FNC: Home Prices Climbed 1.0% In March

U.S. home prices took a significant jump in March, increasing 1.0% on a seasonally adjusted basis compared with February, according to FNC’s Residential Price Index (RPI).

Following tepid growth throughout the fall and winter months, it was the fastest monthly rise in home prices in nine months, FNC says.

On a year-over-year basis, prices continue to enjoy robust growth, rising 5.7% compared with March 2015. On a quarter-over-quarter basis, home prices were up 0.4% compared with the fourth quarter of 2015.

“March’s large rebound follows an expected seasonal trend, commencing the arrival of a busy spring home buying season,” says Yanling Mayer, housing economist and director of research for FNC, in a release. “It is also partly driven by persistent low inventory, which has already made this spring’s home buying more competitive.”

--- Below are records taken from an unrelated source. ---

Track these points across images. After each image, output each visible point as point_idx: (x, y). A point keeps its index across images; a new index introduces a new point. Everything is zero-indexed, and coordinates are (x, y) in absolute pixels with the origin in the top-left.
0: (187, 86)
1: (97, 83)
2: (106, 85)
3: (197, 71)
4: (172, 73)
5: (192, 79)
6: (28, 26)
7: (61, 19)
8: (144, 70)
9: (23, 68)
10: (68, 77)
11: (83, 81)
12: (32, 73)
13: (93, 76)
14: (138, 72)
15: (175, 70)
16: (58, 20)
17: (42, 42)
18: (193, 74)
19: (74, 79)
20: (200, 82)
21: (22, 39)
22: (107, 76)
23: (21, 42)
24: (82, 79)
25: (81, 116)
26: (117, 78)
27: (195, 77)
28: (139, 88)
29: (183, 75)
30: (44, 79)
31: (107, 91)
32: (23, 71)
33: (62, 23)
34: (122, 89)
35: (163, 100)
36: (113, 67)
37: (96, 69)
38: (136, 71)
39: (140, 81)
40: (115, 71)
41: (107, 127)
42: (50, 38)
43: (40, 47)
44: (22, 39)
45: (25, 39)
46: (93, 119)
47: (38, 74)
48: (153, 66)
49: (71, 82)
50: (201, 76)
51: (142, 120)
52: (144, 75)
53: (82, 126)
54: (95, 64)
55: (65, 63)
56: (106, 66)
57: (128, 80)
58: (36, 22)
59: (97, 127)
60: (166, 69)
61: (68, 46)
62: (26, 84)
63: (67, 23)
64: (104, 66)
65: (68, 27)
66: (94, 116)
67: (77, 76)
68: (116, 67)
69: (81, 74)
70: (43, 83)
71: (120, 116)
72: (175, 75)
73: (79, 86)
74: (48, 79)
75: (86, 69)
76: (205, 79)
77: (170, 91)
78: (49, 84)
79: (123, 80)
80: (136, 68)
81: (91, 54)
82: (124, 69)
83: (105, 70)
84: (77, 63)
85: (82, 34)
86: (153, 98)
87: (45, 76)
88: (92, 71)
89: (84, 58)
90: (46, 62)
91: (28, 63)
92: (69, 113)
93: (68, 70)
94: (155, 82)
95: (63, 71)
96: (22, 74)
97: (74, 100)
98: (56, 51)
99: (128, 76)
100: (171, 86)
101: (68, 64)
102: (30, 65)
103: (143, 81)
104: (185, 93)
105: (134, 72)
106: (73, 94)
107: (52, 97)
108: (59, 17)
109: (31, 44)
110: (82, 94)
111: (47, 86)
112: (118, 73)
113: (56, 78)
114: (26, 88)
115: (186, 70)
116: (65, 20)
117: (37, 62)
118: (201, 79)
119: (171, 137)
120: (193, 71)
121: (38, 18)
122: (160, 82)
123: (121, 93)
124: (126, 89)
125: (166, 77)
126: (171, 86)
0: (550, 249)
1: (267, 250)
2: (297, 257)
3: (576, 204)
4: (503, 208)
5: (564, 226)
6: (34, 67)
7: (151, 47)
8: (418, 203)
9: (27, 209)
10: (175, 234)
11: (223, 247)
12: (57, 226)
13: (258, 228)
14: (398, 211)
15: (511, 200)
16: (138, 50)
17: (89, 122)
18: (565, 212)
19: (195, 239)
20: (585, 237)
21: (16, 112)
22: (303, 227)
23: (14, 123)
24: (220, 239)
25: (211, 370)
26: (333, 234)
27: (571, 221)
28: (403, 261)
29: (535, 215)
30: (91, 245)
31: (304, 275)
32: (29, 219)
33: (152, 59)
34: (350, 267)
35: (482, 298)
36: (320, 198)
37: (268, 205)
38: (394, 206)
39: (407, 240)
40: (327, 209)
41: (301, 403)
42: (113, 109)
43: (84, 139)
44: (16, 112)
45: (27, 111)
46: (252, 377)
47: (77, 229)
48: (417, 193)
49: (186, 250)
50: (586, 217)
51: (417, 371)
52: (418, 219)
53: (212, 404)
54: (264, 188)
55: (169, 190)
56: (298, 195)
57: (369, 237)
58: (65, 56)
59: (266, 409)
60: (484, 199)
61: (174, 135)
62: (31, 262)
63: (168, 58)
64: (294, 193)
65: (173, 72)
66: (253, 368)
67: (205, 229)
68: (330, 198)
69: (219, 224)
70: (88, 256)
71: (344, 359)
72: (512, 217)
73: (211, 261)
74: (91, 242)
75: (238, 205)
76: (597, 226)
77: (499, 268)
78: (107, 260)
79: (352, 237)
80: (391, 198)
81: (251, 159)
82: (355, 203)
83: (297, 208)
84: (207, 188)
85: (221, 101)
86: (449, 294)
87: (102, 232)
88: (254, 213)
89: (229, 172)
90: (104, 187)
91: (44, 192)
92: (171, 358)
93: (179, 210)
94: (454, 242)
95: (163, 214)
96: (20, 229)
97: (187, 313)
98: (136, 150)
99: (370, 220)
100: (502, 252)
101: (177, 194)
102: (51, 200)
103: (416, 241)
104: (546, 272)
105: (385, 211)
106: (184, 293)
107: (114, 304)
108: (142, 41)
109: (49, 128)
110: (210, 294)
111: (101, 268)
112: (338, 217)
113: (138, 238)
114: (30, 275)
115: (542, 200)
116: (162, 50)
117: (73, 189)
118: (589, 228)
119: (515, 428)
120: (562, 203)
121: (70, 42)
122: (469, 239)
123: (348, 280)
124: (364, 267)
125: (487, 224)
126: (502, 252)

“In fact, we are seeing signs that the supply condition and resulting price bidding are driving prices of entry-level homes to rise much faster than the average property on the market,” Mayer adds.

Sales of real estate owned properties – which are presented separately in the report – accounted for 11.5% of all existing-home sales in March – down from 13.1% in February and down 12.7% from a year ago. Preliminary data for April shows that the share of foreclosure sales have fallen into the single digits, FNC reports.